Другим средством преодоления канонов, свойственных стилю эпических жанров классицизма, было активное использование автором богатств национального фольклора. В отличие от Майкова, Богданович в «Душеньке» ориентировался преимущественно на один жанр – жанр волшебной сказки. Характерные для народной сказки устные фразеологические формулы составляют постоянный фон повествовательной манеры автора: «Царевну пусть ведут на самую вершину неведомой горы, за тридевять земель, Куда еще никто не хаживал досель…», «Уж чрез несколько недель Поехали они за тридевять земель»; «Куда по повестем везде известным ныне, Ни зверь не забегал, Ни птицы не летали…» и т.п.

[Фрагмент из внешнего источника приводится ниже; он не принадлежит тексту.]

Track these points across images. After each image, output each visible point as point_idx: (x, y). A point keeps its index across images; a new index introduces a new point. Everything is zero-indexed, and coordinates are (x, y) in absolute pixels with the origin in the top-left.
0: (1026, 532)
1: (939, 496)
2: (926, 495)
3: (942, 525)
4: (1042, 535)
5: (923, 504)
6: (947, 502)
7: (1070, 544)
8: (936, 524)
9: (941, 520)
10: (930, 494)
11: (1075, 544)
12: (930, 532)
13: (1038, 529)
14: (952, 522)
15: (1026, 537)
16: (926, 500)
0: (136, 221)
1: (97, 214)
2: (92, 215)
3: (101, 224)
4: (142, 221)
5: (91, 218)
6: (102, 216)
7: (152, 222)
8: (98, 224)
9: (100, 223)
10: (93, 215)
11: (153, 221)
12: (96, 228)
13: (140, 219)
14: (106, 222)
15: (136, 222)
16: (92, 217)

И не случайно в испытаниях, которые называет Душеньке Венера, есть много общего с теми испытаниями, которым подвергаются традиционные сказочные персонажи. Богданович домысливает сюжет Лафонтена, наполняя его деталями, отсутствующими в первоисточнике, ибо они целиком восходят к русскому фольклору. Так, в его поэме появляется мотив посылки героини за живой и мертвой водой, задание достать золотые яблоки в саду, охраняемом Кащеем Бессмертным. Упоминается в поэме и Змей Горыныч, и Царь-девица, и меч-самосек. Фольклорные персонажи русской народной сказки действуют в «Душеньке» наряду с древнеримскими богами. И как в фабульном отношении мир античной мифологии наполнен у Богдановича мотивами русского фольклора, картинами национального русского быта, так и в лексико-семантическом строе поэмы высокие славянизмы соседствуют с просторечными формами, и фразеология, атрибутирующая античность, перемежается с оборотами народных сказок.
В этой разновидности лексики, пестроте стиховой окраски поэмы также отражается отход от нормативности поэтического мышления, свойственного эстетике классицизма.